___ PASSAGE TO READ ___
The system has no tractable way of calculating whether a given sensory state is surprising or not. This is because the probability of a sensory state is calculated relative to a state of the possible influences of external states of the environment on the internal states of the system. The state space is however potentially infinite, thus computing the probability of each sensory state by searching through this state space will prove intractable. This is where free energy can help, since free energy is a quantity that can act as an upper bound on surprise. Free energy more technically is a function of the function of sensory states that is parameterized by the internal states of a system. Since free energy is a function of the sensory and internal states of the system, it is in principle computable (Friston and Ao, 2012). Moreover, it is a quantity over which the organism has (indirect) control since it maps onto the organism's sensory states that it can control through action, and internal states that admit of a certain degree of plastic reorganization through learning. Minimizing free energy will guarantee that sensory states remain in a high-probability area in the system's state space. So long as the NESS system can keep the free energy associated with its sensory states to a minimum, it will succeed in remaining in states that belong to its attracting set.
___ DATA FOR ANALYSIS ___
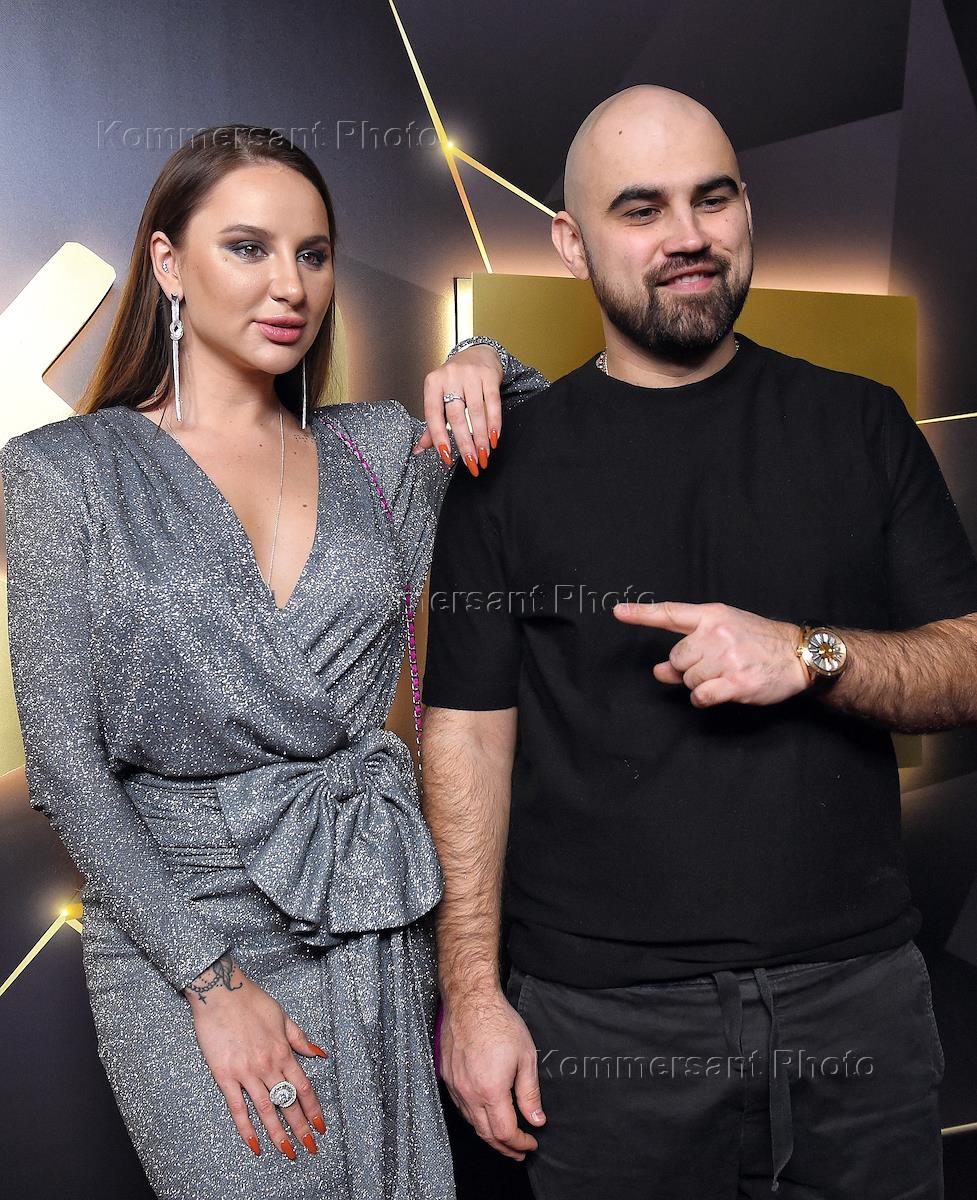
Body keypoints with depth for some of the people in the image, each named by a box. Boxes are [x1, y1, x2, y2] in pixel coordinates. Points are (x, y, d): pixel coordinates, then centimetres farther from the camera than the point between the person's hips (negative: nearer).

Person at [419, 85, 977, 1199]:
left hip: (859, 988, 2)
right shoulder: (510, 461, -1)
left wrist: (811, 656, -17)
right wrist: (471, 994, -6)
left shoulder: (860, 424, 4)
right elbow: (470, 734, -3)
___
TASK REQUIREMENTS:
Answer these from the passage on free energy:
(a) Why would computing the probability of each sensory state by searching the state space prove intractable?
(b) What quantity can act as an upper bound on surprise?
(c) Through what two means does the organism control the sensory states and the internal states to which free energy maps?

RESPONSE AREA:
(a) The state space is potentially infinite.
(b) Free energy.
(c) Action controls its sensory states, and learning allows plastic reorganization of its internal states.